LovebirdsPosted: September 18, 2014
We had the nicest surprise on our walk today – lovebirds, and lots of them. Apparently Peach-faced Lovebirds have been thriving here in the Valley. These small African parrots are normally sold as pets; however, the off-spring of those that were freed decades ago have thrived in our climate.
As we walked by a stately Pineapple Palm Bill did a double-take and exclaimed, “There’s a green bird in that tree.”
Now this was a remarkable statement because in the five years we’ve lived in Sun City the only colors we’ve noted in the avian population, not counting Hummingbirds, are shades of black and shades of brown. So for us, spotting a green bird was as unusual as seeing a Penguin waddle across the street.

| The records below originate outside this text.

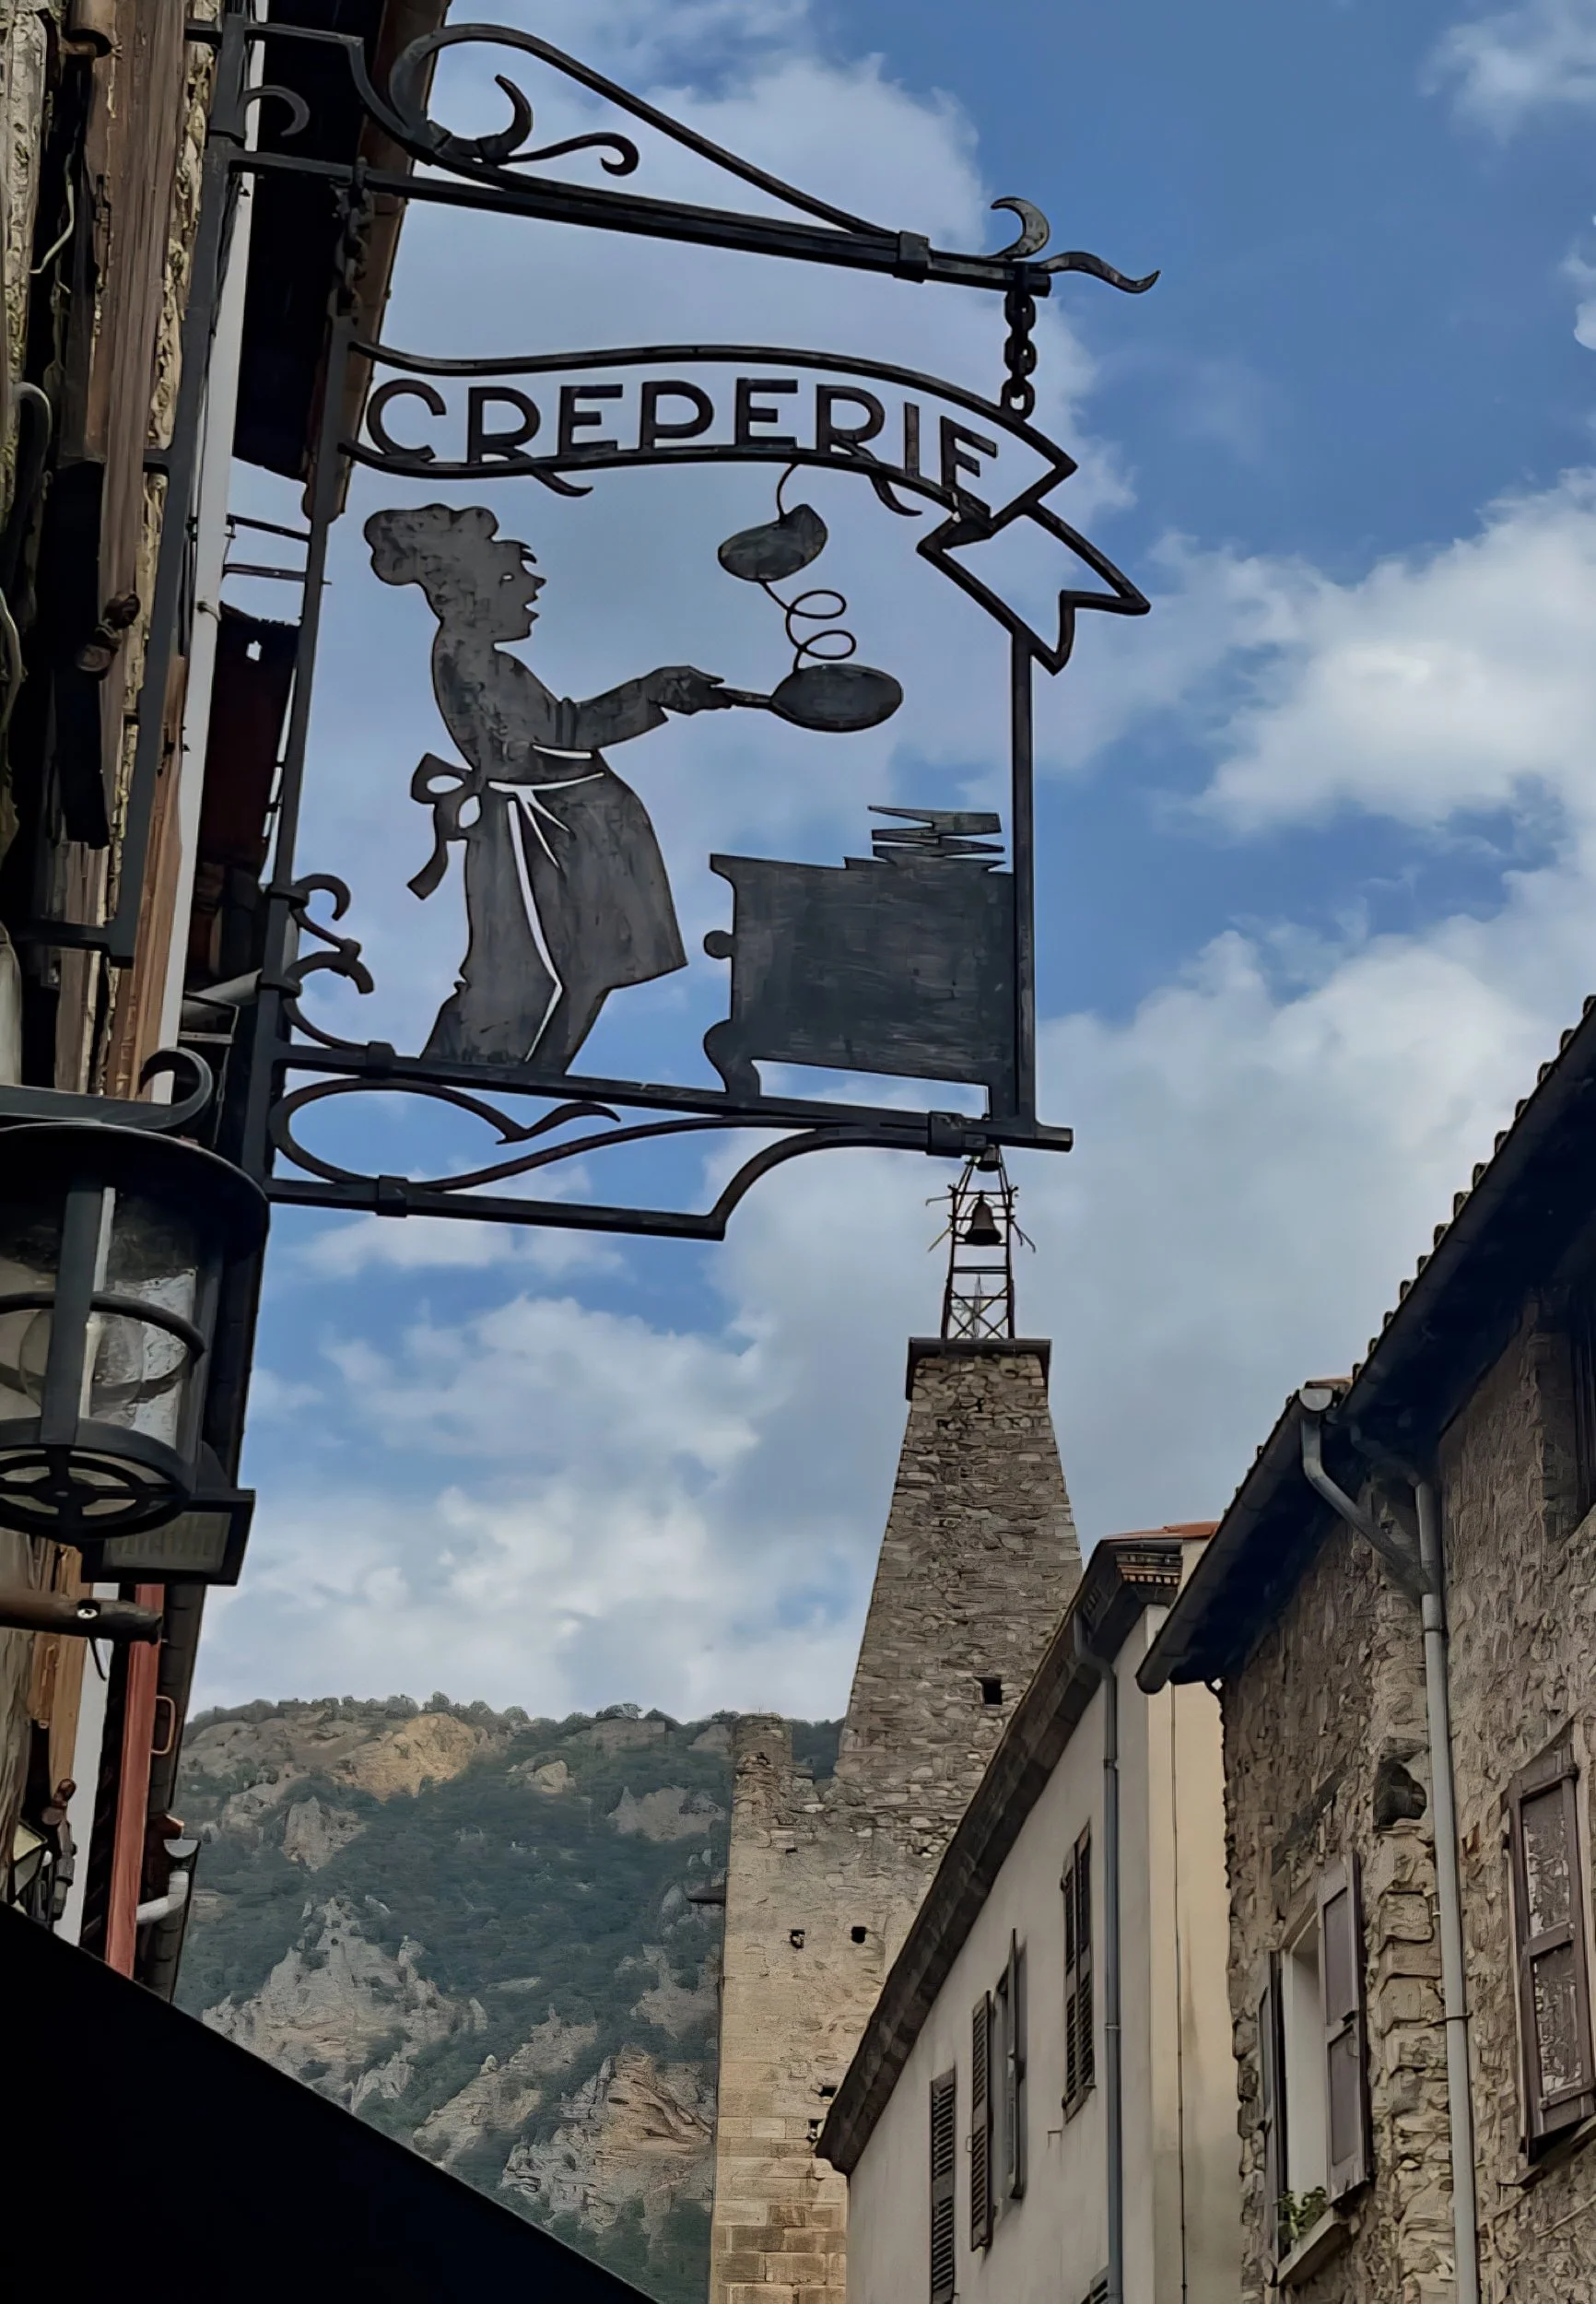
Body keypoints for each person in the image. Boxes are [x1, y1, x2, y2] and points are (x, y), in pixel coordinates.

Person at [366, 502, 731, 1072]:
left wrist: (652, 692)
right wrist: (621, 728)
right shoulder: (464, 658)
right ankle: (502, 1071)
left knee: (591, 966)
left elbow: (564, 725)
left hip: (570, 820)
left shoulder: (495, 662)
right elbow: (519, 754)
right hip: (545, 827)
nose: (532, 586)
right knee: (532, 970)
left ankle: (538, 1076)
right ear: (463, 592)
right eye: (511, 578)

We paused a few feet away from the tree and gazed up the trunk towards the palm fronds that were swaying gently in the morning breeze. And there it was – a beautiful, small bright green parrot with a lovely rose colored face. And then there was another, perched just above the first one. As we took a tentative step closer, the tree rustled with sudden motion and at least a dozen lovebirds exploded into the sky, collectively circled twice overhead, then landed across the street in another Pineapple Palm.

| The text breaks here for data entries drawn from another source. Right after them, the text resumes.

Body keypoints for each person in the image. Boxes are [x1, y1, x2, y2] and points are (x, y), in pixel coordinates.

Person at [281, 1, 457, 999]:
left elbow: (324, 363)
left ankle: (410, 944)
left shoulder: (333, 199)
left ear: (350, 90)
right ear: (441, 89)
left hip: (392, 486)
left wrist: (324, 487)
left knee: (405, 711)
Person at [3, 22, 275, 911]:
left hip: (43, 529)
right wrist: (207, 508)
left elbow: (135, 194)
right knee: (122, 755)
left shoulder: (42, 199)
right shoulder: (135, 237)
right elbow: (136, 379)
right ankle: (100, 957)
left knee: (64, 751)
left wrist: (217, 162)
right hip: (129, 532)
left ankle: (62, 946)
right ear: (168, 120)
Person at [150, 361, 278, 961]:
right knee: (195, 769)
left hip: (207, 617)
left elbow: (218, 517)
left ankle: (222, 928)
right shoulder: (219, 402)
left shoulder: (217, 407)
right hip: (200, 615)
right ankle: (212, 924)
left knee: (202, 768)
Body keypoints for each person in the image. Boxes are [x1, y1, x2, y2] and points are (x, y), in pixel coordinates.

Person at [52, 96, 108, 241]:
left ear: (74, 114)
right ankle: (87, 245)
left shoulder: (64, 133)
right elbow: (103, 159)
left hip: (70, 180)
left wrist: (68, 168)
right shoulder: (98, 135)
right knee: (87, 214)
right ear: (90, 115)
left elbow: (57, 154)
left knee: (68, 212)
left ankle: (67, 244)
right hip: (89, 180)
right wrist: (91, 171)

When we got home, I handed Mom her coffee and told her what we’d seen.
“Parrots?” she asked, followed by a tentative sip. “In a cage?”

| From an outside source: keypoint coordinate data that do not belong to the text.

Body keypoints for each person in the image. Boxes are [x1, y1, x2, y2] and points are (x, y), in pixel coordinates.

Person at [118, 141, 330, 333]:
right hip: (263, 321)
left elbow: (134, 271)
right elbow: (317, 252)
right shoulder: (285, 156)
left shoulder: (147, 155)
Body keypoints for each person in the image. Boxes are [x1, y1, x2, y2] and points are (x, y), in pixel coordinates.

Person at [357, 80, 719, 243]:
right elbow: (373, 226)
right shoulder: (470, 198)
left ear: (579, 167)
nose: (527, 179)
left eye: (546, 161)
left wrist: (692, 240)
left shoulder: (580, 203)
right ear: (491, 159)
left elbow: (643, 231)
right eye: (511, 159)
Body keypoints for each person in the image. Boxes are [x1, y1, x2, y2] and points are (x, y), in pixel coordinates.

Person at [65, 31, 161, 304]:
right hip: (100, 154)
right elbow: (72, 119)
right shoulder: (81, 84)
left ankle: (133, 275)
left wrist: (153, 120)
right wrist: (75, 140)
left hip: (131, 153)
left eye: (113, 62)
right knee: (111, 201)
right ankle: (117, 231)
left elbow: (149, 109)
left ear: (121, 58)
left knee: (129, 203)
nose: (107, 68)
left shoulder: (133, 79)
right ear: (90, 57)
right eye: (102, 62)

“No, they were wild,” I said. “And beautiful green and peach, not brown.”
“So which were they, wild or brown?” she asked.
“What? Neither. No, wait, they were wild, but not brown,” I sputtered. “Why would you think they were brown? I told you they were green.”
“Because all the birds around here are brown, so they must have been tame but not brown. If they were brown then they’d be wild, but not green,” she concluded.
I left the room and went into the garage to bang my head on the dryer. It didn’t help.